Note I believed all this BEFORE I spent the night at the hospital with Joy after her arm swelled up following a vaccination and she ultimately became seriously ill and dehydrated. They never isolated the rotovirus she supposedly had, nor did anyone else in the family ever catch it, but it was still reported that way, officially.

To give another example of why I don't entirely trust my government, have you ever seen a year where "they" suggested you not get the Flu vaccination because they'd guessed wrong when they made up the stocks months before?
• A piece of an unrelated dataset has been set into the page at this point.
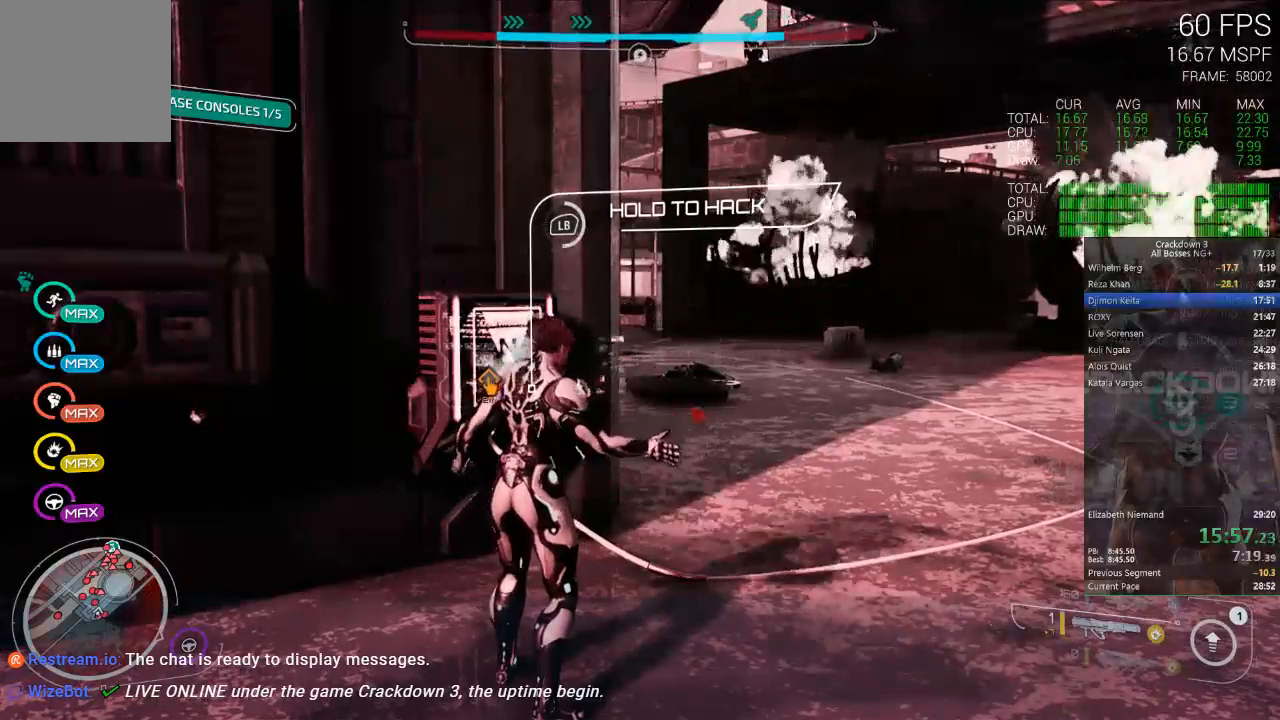
{"dt_ms": 500, "buttons": ["L1"], "left_stick": "center", "right_stick": "center", "events": []}
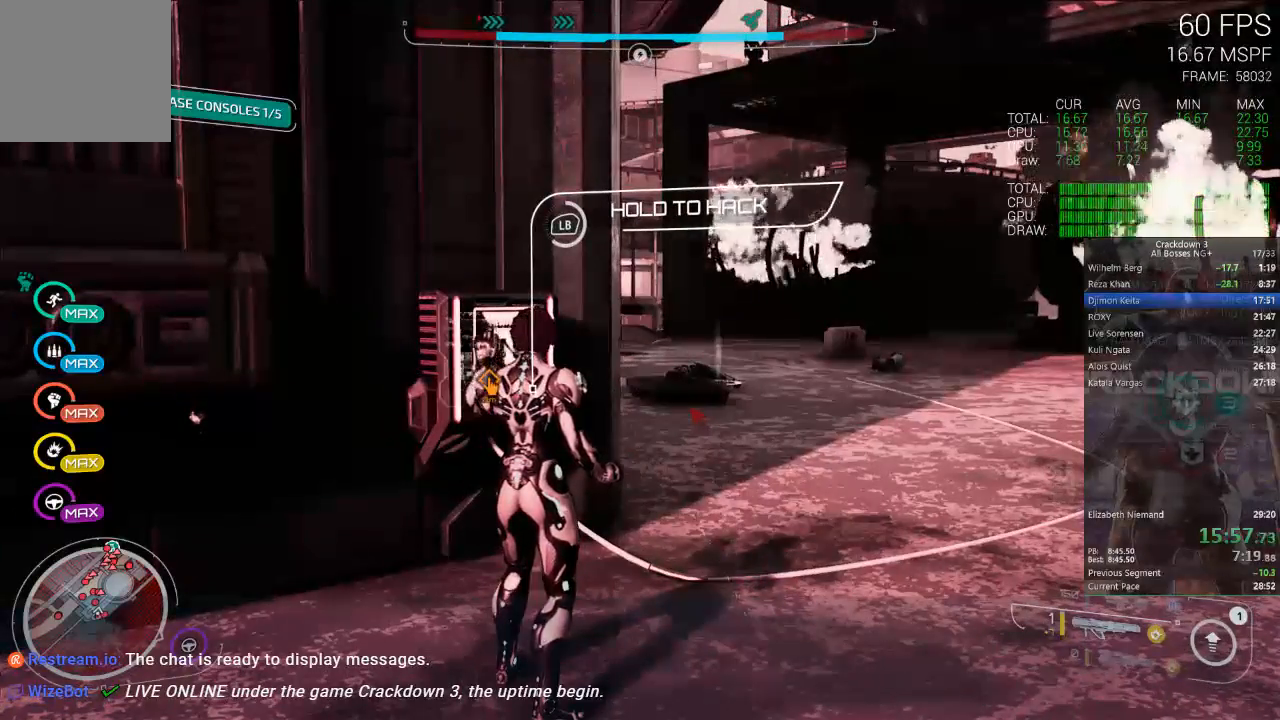
{"dt_ms": 500, "buttons": ["L1"], "left_stick": "center", "right_stick": "center", "events": []}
Some years they do guess wrong about the likely strains -- but I've never seen them NOT push vaccination. There's a lot of money riding on it you know.

Date: 2008-12-07 09:07 pm (UTC)
From: [identity profile] rhonan.livejournal.com
Hey, I happen to like fruit juice drinking, sandal wearing, sex maniacs. They're some of the nicest people I know.

But yeah, that is the liberal curse. We value inclusion too much at times. After all, if someone is going to support my candidate, I'm not likely to tell them they can't stuff envelopes because they are a fluoridation kook, though I will ask if they used to be in the John Birch Society.